When Should You Get A Closed-Loop System Instead Of An Open-Loop System?

Posted on: 12 October 2022

A geothermal heat pump provides heating and cooling that is more efficient overall than your typical electric or gas system. You have a choice between open-loop systems and closed-loop systems. Open-loop systems draw water from the groundwater supply, send it through the heating and cooling system once, and then send it out to a pond or other destination. Closed-loop systems are filled with water and occasionally a form of antifreeze and then closed up, with that supply being reused again and again. Both work very well but thrive in different circumstances. Open-loop systems are often preferred, but closed-loop systems are better in many cases.

Precarious Groundwater Supplies

If you don't have a reliable, clean groundwater supply nearby, you can't use an open-loop system. You have to have water running continuously through the pipes of the geothermal system, and if you do not have reliable water, or you have a groundwater source that is dirty, polluted, or otherwise unacceptable, your system won't work properly. In this case, you want a closed-loop system that is all contained on your property. And, if your area is prone to drought, you may want a closed-loop system anyway to avoid the risk of running out of water.

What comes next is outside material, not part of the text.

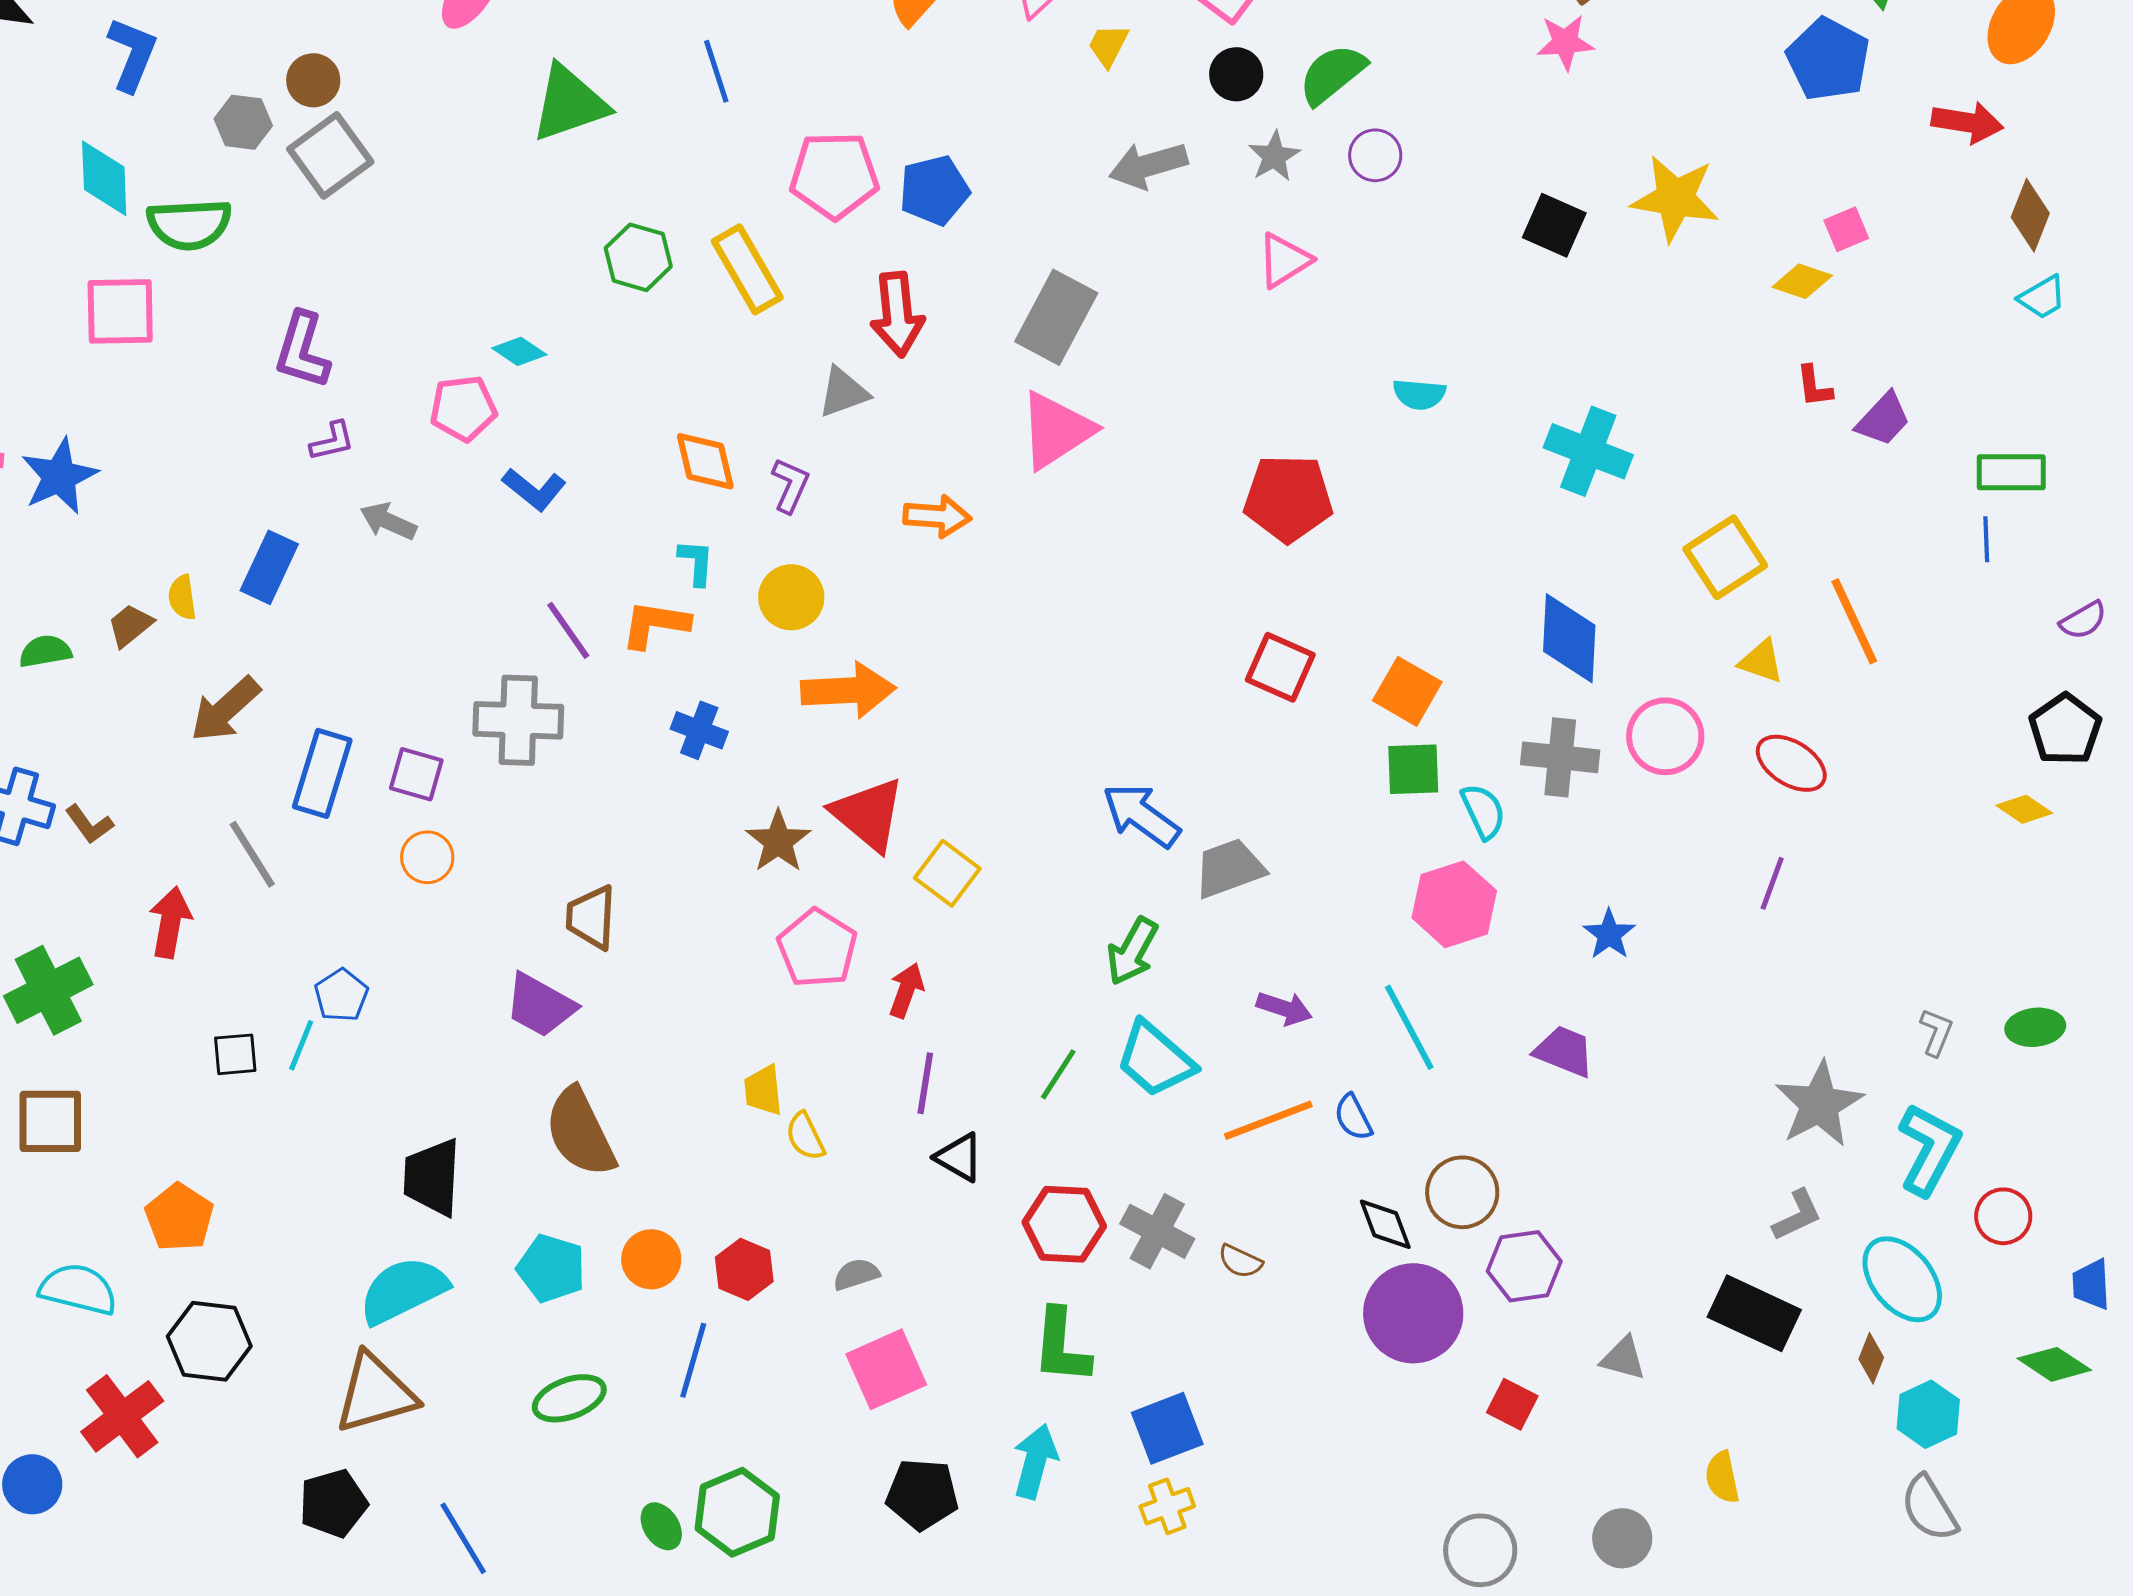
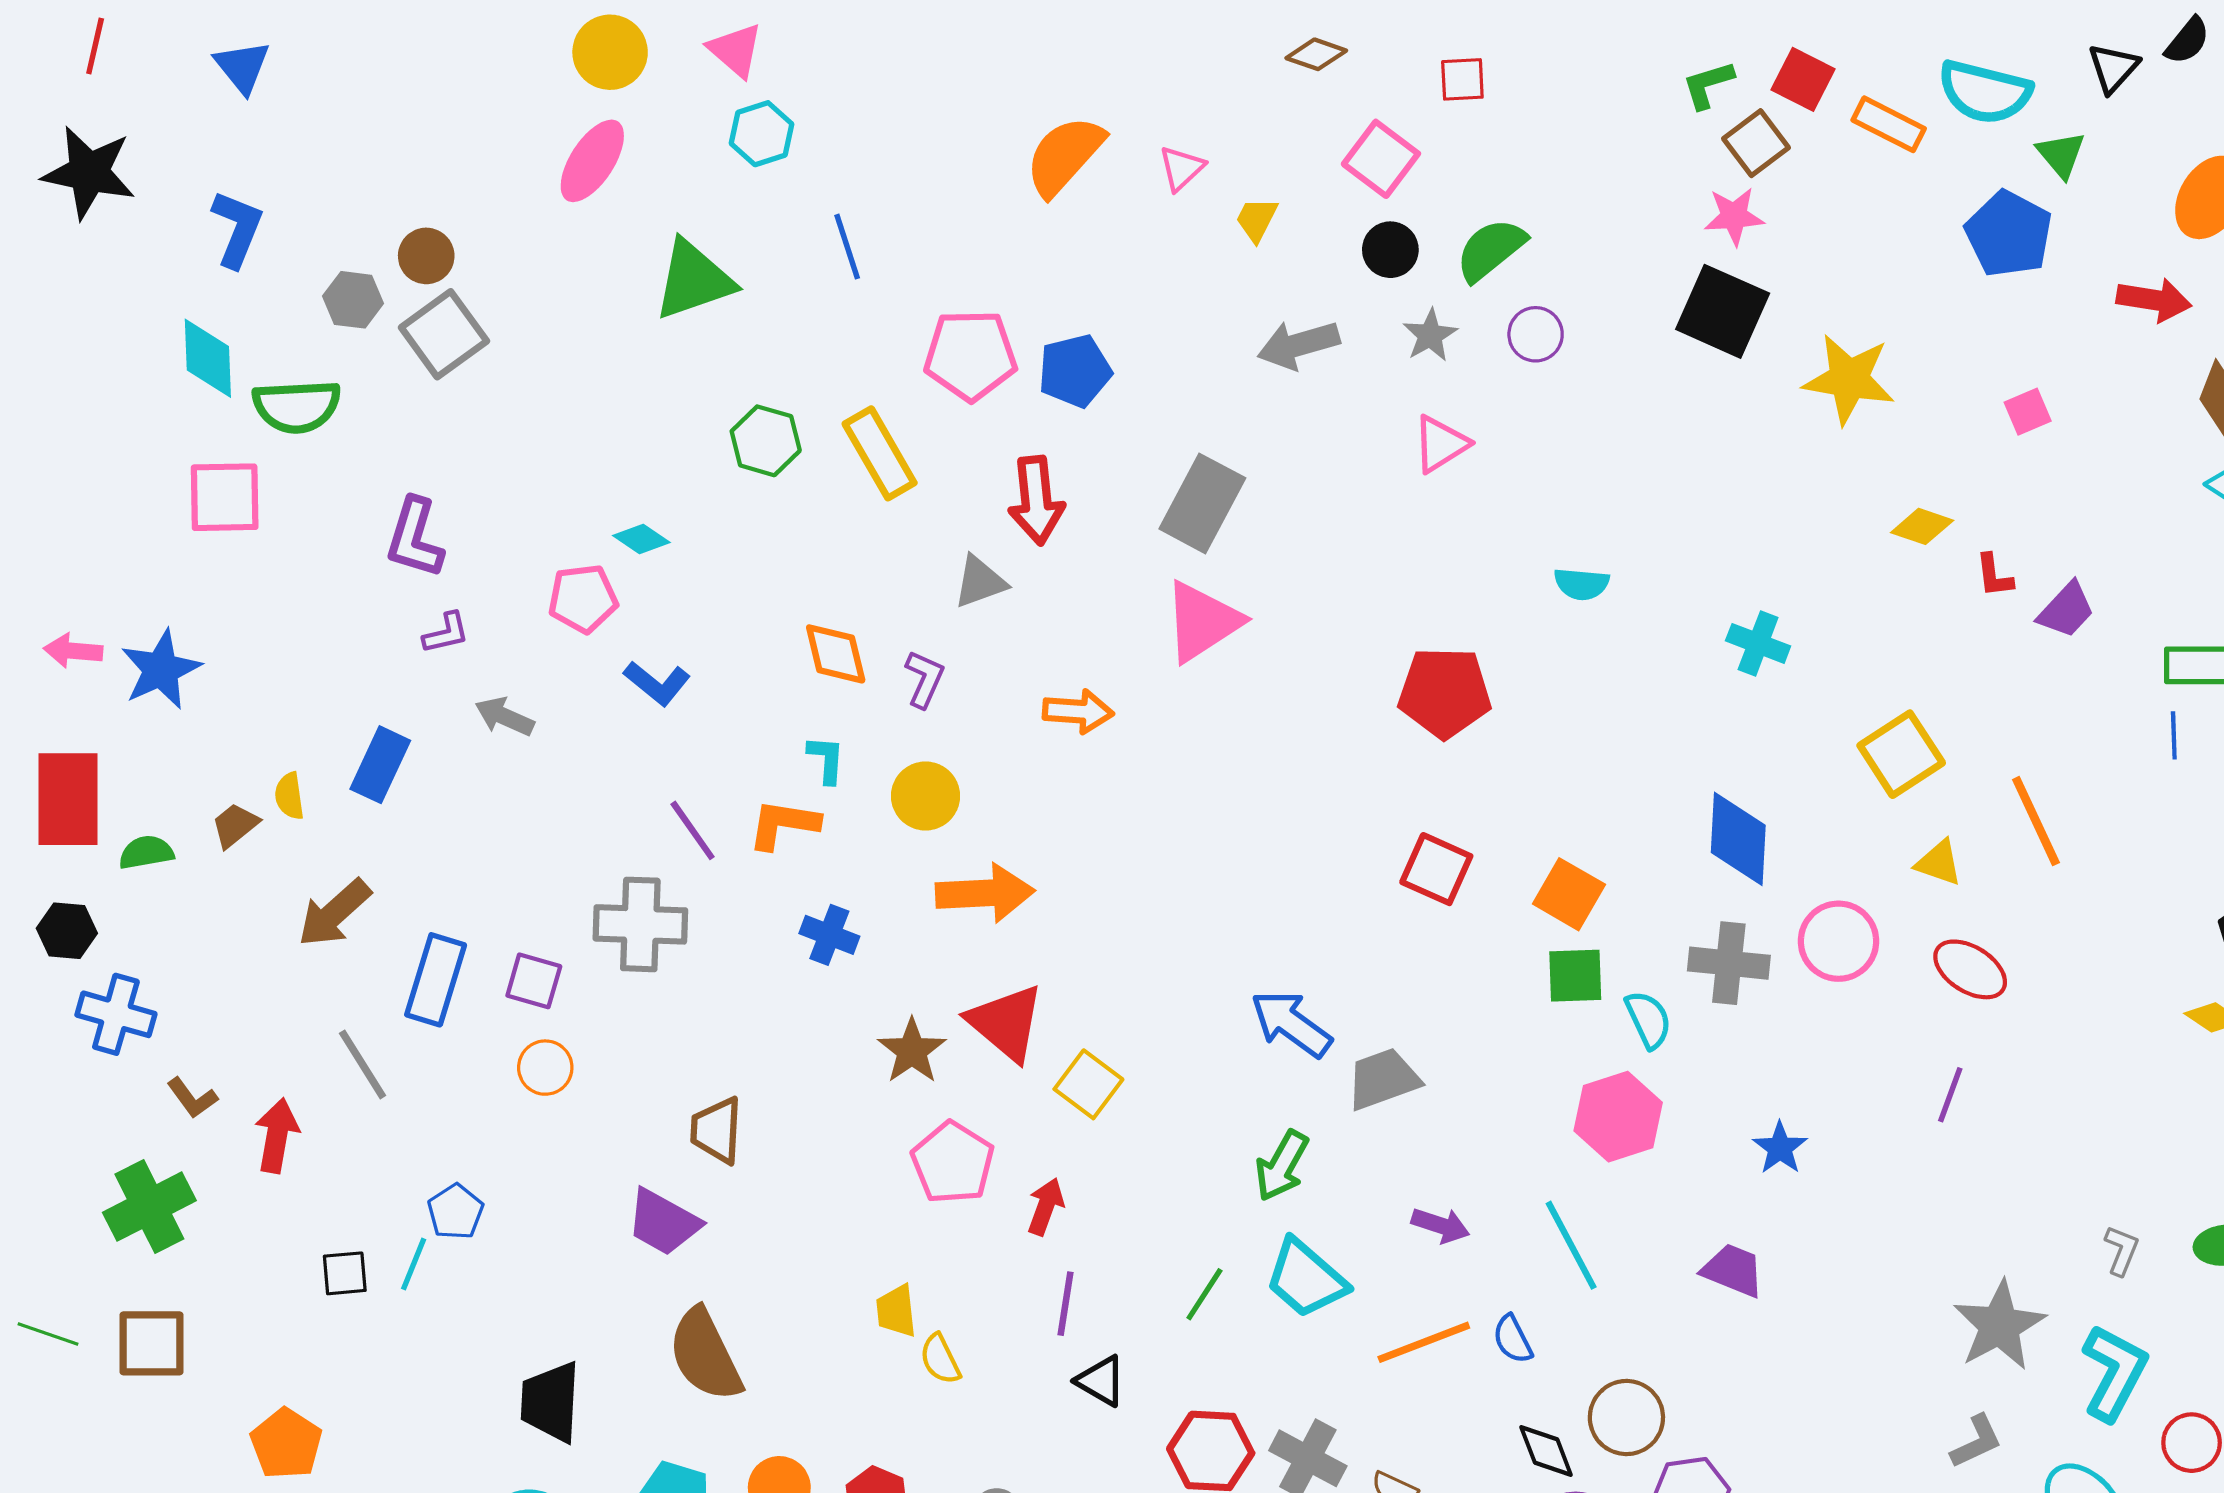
black square: (1554, 225) -> (1723, 311), moved, size x1.4
yellow diamond: (1802, 281) -> (1922, 526), moved
cyan cross: (1588, 451) -> (1758, 643), size x0.7
brown L-shape: (89, 824) -> (192, 1098), moved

Cheaper Maintenance Despite Increased Construction Standards

Closed-loop systems can't leak; otherwise, you lose your source of water. So, the pipes have to be built to higher standards and be leak-proof. That can increase construction costs for the system, of course. But overall, a closed-loop system can be cheaper to maintain once built. If you prefer cheaper maintenance to cheaper installation, closed-loop is the way to go. You can discuss all the maintenance involved with each system when you first start looking for companies to install the geothermal heating and cooling system.

Smaller Properties

Open-loop systems have to reach the water source. If the groundwater source is relatively far away, you'd need longer pipes. However, you may not be able to cross under other people's properties, either because they own the mineral rights and you can't dig without permission, or because the construction would disrupt life on the surface. If you have a smaller property where you can't have the pipes go past the property line, a closed-loop system is best.

Some installers prefer one type of system over the other. But if you meet any of the previously mentioned conditions, those will likely dictate which system you get.